Prove that $ax^2 + by^2 \equiv c \pmod{p}$ has integer solutions
Solution 1:
First off, the answer is clear when $p=2$: $(0,0)$ is a solution when $c\equiv 0 \pmod 2$ and $(1,0)$ is a solution when $c\equiv 1 \pmod 2$.
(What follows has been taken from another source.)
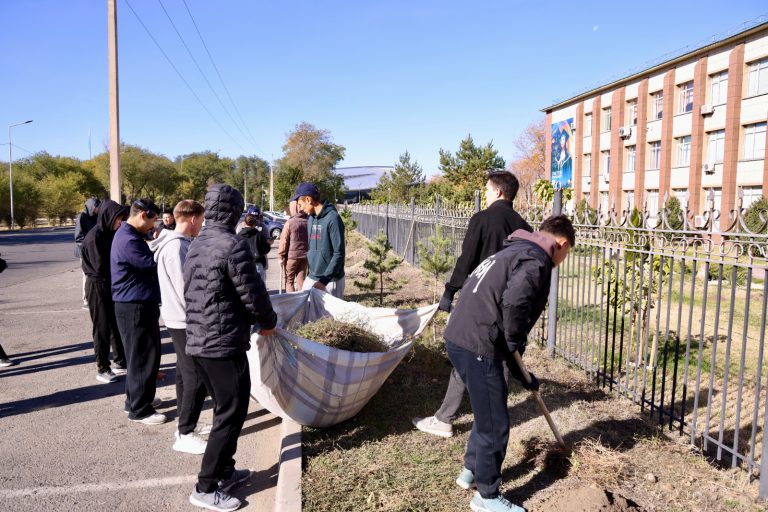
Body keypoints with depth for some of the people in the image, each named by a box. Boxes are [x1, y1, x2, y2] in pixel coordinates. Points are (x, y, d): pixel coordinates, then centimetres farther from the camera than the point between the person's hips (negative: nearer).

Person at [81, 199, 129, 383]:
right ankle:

Now assume $p\neq 2$. Consider the group morphism $$f:\left(\frac{\mathbb{Z}}{p\mathbb{Z}}\right)^{\times}\rightarrow \left(\frac{\mathbb{Z}}{p\mathbb{Z}}\right)^{\times}: x\mapsto x^{2}.$$ Its kernel is $\{x\in \left(\frac{\mathbb{Z}}{p\mathbb{Z}}\right)^{\times}: x^{2}=1\}$, which has order $2$ since $1\not\equiv -1 \ mod \ p$ (as $p\neq 2$). It follows that the order of the image of $f$ is $$\frac{\left|\left(\frac{\mathbb{Z}}{p\mathbb{Z}}\right)^{\times}\right|}{2}=\frac{p-1}{2}.$$
Along with $0$, we get that the number of squares modulo $p$ is $$\left|\left\{x^{2} : x\in\frac{\mathbb{Z}}{p\mathbb{Z}}\right\}\right|=\frac{p+1}{2}.$$
It follows that $$\left|\left\{a^{-1}(c-by^{2})\pmod p: y\in\mathbb{Z}\right\}\right|=\frac{p+1}{2}.$$
As there are only $p-\frac{p+1}{2}=\frac{p-1}{2}$ not-squares modulo $p$, the set $\{a^{-1}(c-by^{2})\pmod p: y\in\mathbb{Z}\}$ must contain a square modulo $p$. That is, there exist $x,y\in\mathbb{Z}$ such that $$x^{2}\equiv a^{-1}(c-by^{2})\pmod p,$$ or $$ax^{2}+by^{2}\equiv c\pmod p.$$